SCHRIFTLICHE AUFGABE 1:
In welchen zwei Bereichen macht sich ein großes Problem laut dem Lesetext besonders bemerkbar?
SCHRIFTLICHE AUFGABE 2:
Zitiere aus dem Lesetext die Passage, die mit „Wenn ich ein neues“ beginnt und sich bis „für mich haben.“ erstreckt.

LESETEXT:
* * * * * * *
Wenn ich ein neues Projekt starte oder um eine Einschätzung einer Geschäftsidee gebeten werde, orientiere ich mich meist an folgenden Kriterien. Die Reihenfolge spiegelt dabei grob die Priorität wieder, die die einzelnen Bereiche für mich haben.
Der Ausgangspunkt: ein großes Problem
Mit Abstand der wichtigste Faktor für mich ist, wie groß das Problem für das ich eine Lösung biete. Der Grund dafür ist einfach: je größer das Problem ist dass ich lösen kann um so größer ist das Bedürfnis nach meiner Lösung. Und je größer das Problem ist, umso besser stehen die Erfolgschancen für diese Unternehmung. Das macht sich vor allem in 2 Bereichen bemerkbar:
- Einfache Vermarktung
Wenn ich ein großes Problem lösen kann, benötige ich meist nur wenig Aufwand in der Vermarktung. Solange das Problem klar adressiert wird, verstehen potentielle Kunden den Nutzen sofort und müssen nicht aufwendig überzeugt werden sich mit dem Angebot zu beschäftigen. - finanzielles Potential
Wenn ein Problem groß ist, bedeutet es das den Kunden der entstehende Schaden oder potentielle Verlust meist recht klar bewusst sind. Dementsprechend sind sie auch bereit viel zu investieren, solange der Nutzen größer ist als die Kosten, vorausgesetzt die Zielgruppe verfügt grundsätzliche über entsprechende Mittel.
Je geringer das Problem ist, dass man lösen möchte, um so mehr Arbeit um man in die Vermarktung stecken. Bei vielen “nice-to-have-Angeboten” ist den potentiellen Kunden schon alleine die Zeit sich mit der Lösung zu beschäftigen zu schade. Ich sage nicht, dass es nicht möglich ist, aber dann ist es halt wie “Kühlschränke an Eskimos” zu verkaufen.
* * * * * * *
VORLIEGENDE ANGABEN:

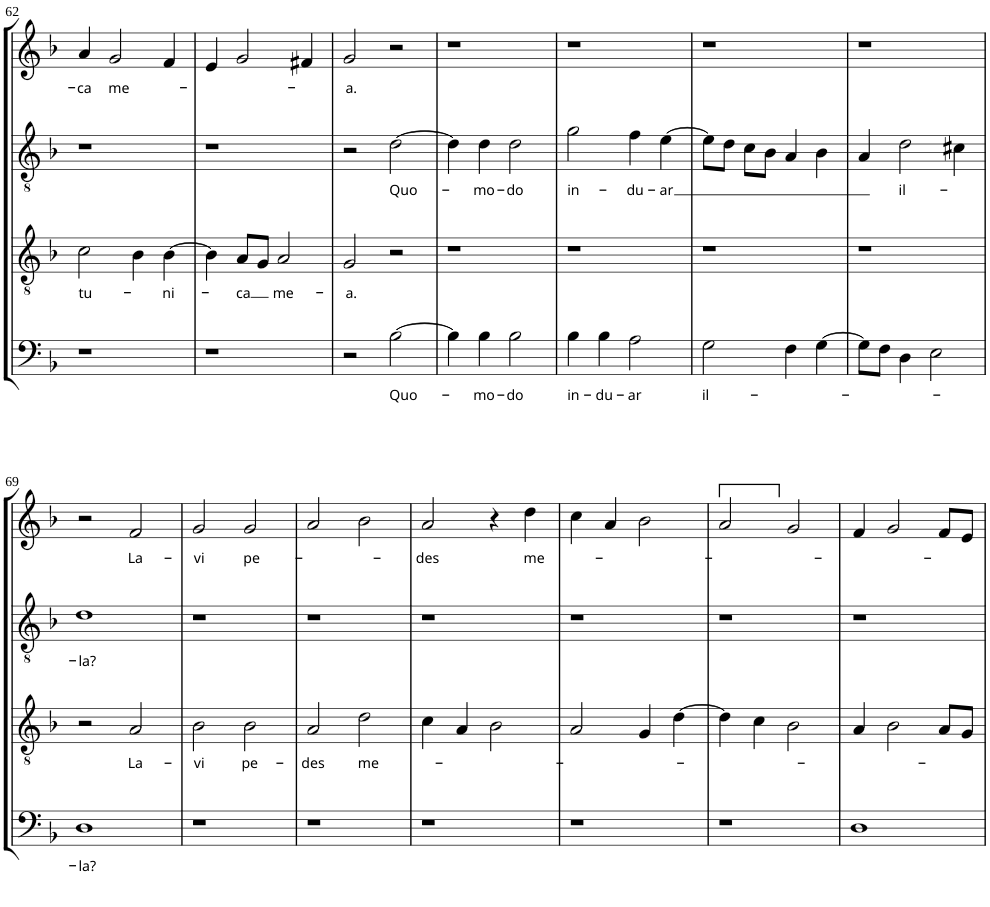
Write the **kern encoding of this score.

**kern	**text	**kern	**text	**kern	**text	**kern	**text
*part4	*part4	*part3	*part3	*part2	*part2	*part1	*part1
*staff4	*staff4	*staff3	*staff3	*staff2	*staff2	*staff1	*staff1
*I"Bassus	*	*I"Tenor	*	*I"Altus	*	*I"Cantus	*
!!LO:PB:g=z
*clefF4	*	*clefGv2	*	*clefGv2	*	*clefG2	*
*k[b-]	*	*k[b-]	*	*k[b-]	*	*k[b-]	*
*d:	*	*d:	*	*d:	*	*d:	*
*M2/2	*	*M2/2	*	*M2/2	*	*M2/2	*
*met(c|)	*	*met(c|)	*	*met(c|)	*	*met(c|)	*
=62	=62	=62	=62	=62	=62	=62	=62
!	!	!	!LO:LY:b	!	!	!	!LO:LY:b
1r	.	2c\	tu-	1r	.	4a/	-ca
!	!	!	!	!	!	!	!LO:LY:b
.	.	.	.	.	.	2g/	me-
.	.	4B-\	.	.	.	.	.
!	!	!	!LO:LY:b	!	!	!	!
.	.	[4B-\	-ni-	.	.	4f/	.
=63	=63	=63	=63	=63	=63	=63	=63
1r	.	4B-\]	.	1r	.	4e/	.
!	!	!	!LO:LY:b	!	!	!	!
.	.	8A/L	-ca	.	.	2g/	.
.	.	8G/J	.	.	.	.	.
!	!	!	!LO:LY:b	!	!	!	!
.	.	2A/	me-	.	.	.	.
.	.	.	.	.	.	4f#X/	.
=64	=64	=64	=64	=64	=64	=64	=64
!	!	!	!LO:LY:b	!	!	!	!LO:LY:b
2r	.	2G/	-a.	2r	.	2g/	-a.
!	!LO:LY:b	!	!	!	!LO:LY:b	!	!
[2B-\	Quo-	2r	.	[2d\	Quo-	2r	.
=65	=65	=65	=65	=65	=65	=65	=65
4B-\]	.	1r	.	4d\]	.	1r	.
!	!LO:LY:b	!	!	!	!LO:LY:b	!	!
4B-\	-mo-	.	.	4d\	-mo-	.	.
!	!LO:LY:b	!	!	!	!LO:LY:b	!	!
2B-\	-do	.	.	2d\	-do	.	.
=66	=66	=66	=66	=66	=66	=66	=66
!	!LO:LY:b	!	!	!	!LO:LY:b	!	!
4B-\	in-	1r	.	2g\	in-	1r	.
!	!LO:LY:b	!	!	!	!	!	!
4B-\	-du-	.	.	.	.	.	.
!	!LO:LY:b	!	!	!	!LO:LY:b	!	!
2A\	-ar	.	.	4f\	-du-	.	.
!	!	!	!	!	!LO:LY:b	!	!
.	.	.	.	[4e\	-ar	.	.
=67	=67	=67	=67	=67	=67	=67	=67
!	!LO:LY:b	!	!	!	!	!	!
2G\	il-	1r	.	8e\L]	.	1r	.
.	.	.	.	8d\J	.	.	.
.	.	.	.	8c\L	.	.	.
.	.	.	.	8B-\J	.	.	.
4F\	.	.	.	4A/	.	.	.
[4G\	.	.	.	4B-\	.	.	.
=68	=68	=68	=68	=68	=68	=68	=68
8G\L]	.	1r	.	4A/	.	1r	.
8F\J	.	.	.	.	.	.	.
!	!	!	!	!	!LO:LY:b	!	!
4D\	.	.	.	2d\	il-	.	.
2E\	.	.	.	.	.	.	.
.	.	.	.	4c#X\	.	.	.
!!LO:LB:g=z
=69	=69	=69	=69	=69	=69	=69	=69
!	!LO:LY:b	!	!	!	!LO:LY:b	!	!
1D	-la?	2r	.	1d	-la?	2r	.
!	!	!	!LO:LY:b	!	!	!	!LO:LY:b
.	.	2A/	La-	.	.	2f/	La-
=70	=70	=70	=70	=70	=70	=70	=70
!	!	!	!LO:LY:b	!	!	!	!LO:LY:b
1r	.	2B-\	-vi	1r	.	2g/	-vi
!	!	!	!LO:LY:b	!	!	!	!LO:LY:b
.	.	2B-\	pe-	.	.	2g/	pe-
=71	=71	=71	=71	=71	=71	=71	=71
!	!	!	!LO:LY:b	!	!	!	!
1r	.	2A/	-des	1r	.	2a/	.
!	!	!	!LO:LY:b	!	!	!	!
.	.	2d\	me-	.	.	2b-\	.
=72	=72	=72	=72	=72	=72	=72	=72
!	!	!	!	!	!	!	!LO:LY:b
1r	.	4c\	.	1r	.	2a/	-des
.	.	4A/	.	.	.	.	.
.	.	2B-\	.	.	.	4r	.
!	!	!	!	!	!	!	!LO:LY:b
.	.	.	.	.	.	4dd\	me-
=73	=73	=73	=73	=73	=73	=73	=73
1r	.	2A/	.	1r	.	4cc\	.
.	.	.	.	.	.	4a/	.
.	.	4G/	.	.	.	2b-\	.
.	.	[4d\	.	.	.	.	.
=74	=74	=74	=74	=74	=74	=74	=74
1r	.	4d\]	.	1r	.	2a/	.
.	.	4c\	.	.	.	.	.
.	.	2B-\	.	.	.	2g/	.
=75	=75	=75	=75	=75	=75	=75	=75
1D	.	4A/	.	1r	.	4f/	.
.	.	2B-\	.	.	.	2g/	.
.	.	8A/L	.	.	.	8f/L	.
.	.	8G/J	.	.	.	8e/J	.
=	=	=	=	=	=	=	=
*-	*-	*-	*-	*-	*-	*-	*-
* * * * * * *
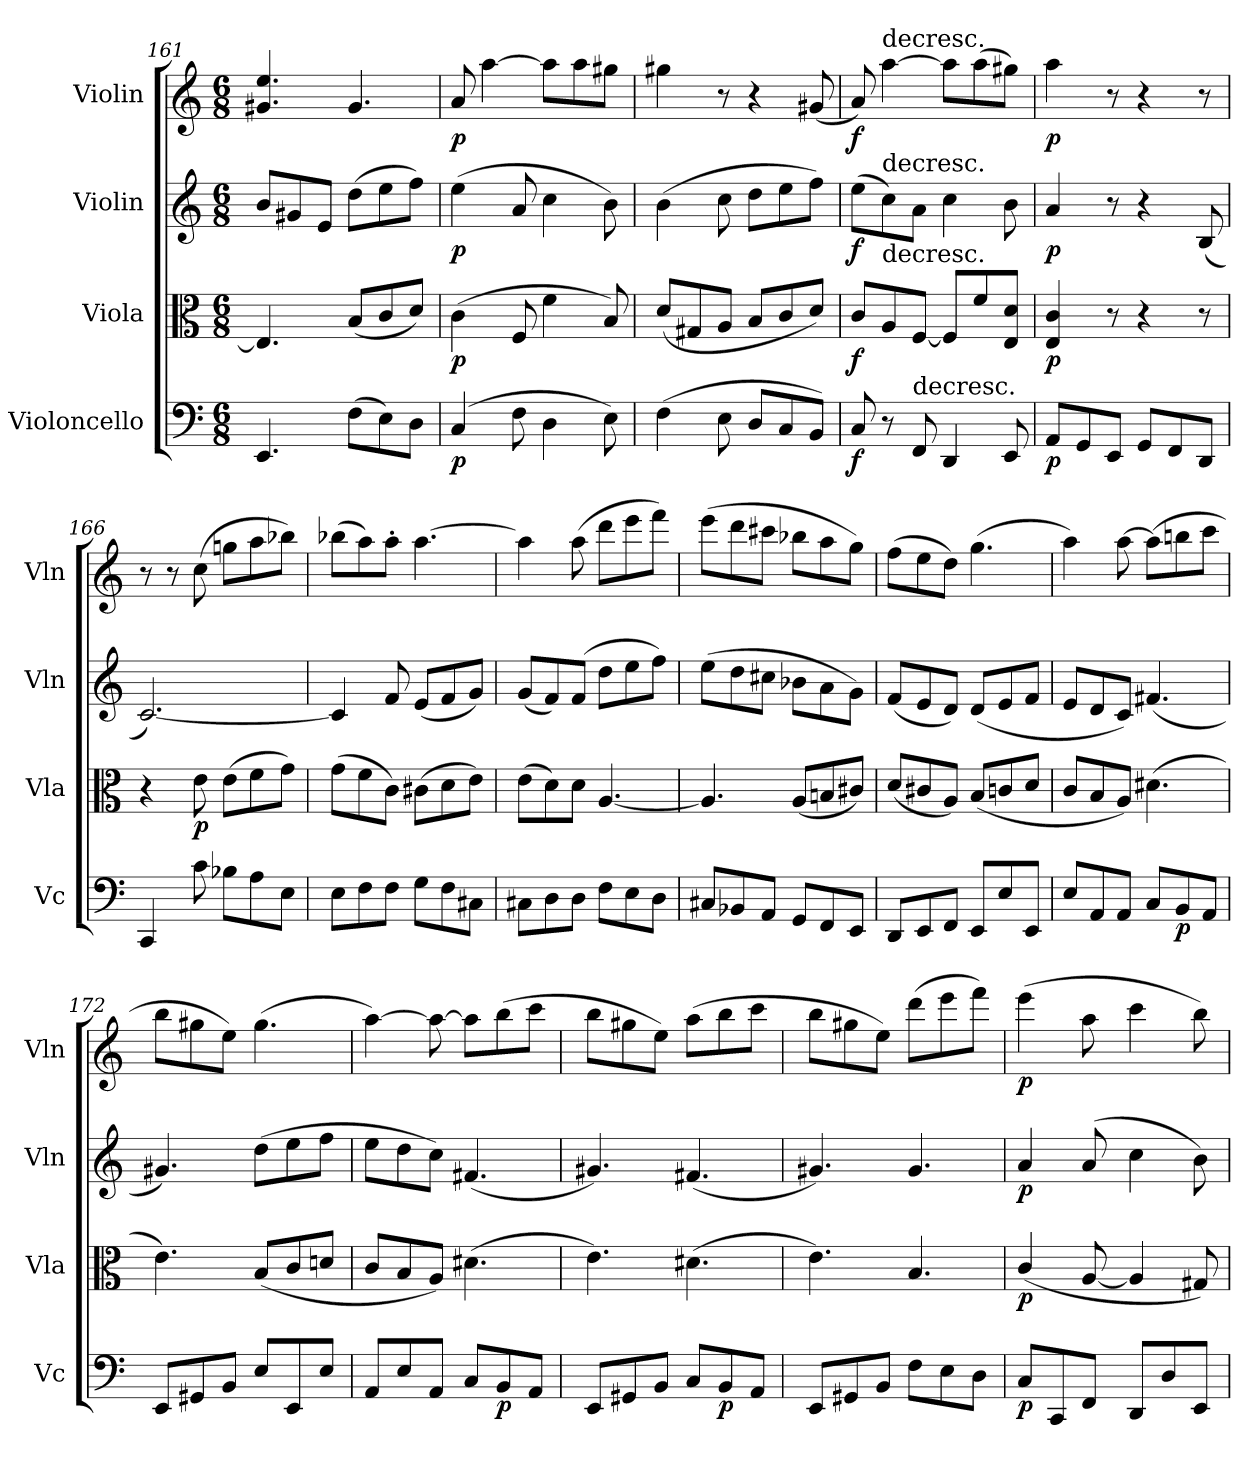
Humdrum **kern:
* * * * * * *
LÖSUNG 1:
In der einfachen Vermarktung und im finanziellen Potential.

LÖSUNG 2:
Wenn ich ein neues Projekt starte oder um eine Einschätzung einer Geschäftsidee gebeten werde, orientiere ich mich meist an folgenden Kriterien. Die Reihenfolge spiegelt dabei grob die Priorität wieder, die die einzelnen Bereiche für mich haben.